• Prompt A: Can you rewrite the stretch of the passage on AB's passports from "AB is an Italian" through "discretion. Nobody else’s.", replacing "eTA" with "electronic travel authorization"?
• Prompt B: Could you carry on the passage about AB's passports and gender markers from where it stops?

• Given passage:
_ _ _ _ _

AB is an Italian citizen. Her Italian citizenship gives her the right to travel to Canada with an eTA, no visa required. Her Argentinian citizenship does not affect this, regardless of how close to her person her Argentinian passport is at the time.

When you have multiple passports, the choice to travel under one or the other is at your discretion. Nobody else’s.

Why couldn’t she just update her Italian passport?

Here’s something that a lot of you cis people out there might not get: depending on where you live, changing gender markers can be complicated. Particularly if you live on the other side of the continent to the country where you need your documents changed.

In some countries it’s more than complicated: it’s impossible. In Italy it’s not impossible. It’s just, as AB has found out, a labyrinthine bureaucratic mess.

It’s not a matter of just popping down to the local office, filling out the green form and handing over fifty quid for someone to stamp the thing and send you the updated document. This is a process that can take time- especially if you live far away. AB has been working on getting her documents changed. It’s been incredibly difficult:

The expectation that AB “simply” update her gender markers on her Italian passport and get a more recent picture is not a reasonable one. It also assumes that she hasn’t been working hard to do just that, and that there aren’t massive obstacles in her way. She has. There are.

_ _ _ _ _

• Supplied information:
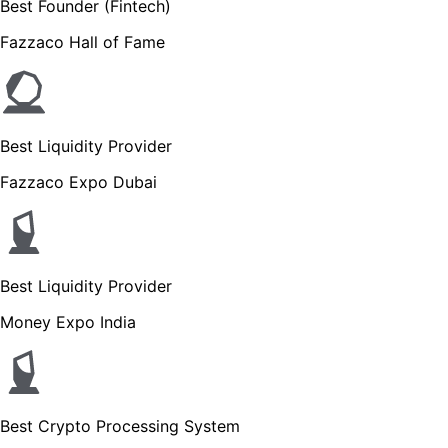
Best Founder (Fintech)
Fazzaco Hall of Fame
Best Liquidity Provider
Fazzaco Expo Dubai
Best Liquidity Provider
Money Expo India
Best Crypto Processing System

_ _ _ _ _

• Written response A:
AB is an Italian citizen. Her Italian citizenship gives her the right to travel to Canada with an electronic travel authorization, no visa required. Her Argentinian citizenship does not affect this, regardless of how close to her person her Argentinian passport is at the time.

When you have multiple passports, the choice to travel under one or the other is at your discretion. Nobody else’s.

• Written response B:
Say it again for the people in the back

What happened to AB?

She went to the airport. She had all the documents she required with her. When she went to the gate she was misgendered repeatedly and told that she should “travel as a man” in future. She was denied her right as an Italian citizen to use her Italian passport along with an eTA to travel to Canada.

Remember this: there is only one question you need to ask to ascertain if an action or experience constituted transphobic discrimination. Would this have happened if she were cis?

Of course it wouldn’t.

What happens now?

AB has still not been compensated for this abysmal, discriminatory treatment by Air Transat. She also hasn’t been able to get a flight to where she needs to go.

But it’s not- quite- too late. When this happened, AB and her girlfriend were travelling to the US via Canada to go to a wedding. (To add insult to injury, by the way? This was also to be their anniversary trip and would have been the first time AB met her girlfriend’s family in person. Yeah. Chew on that one.) That wedding hasn’t happened yet.

Air Transat can still make this right. What they need to do?

  • Get AB and her girlfriend on a flight, like, immediately.
  • Compensate her for leaving her stranded for three days (and counting) and for the upset  they caused her.
  • Train their staff in dealing with trans customers in a dignified and respectful way.
  • Apologise. Publicly. And mean it.

They won’t make this happen without pressure. Air Transat are trying to sweep this under the rug, despite days of pressure. We need to increase this. And we need to do it now, ’cause I dunno about you but I want AB and her girlfriend to get to that wedding, I want AB to get to meet her girlfriend’s family, and I want it to happen this week.

What can I do?

Contact Air Transat directly.

If you live in Scotland or Canada, contact your local MP and ask them to intervene.

If you have access to a larger media platform, or know someone who does? Tell them about this and ask them to share it or write about it.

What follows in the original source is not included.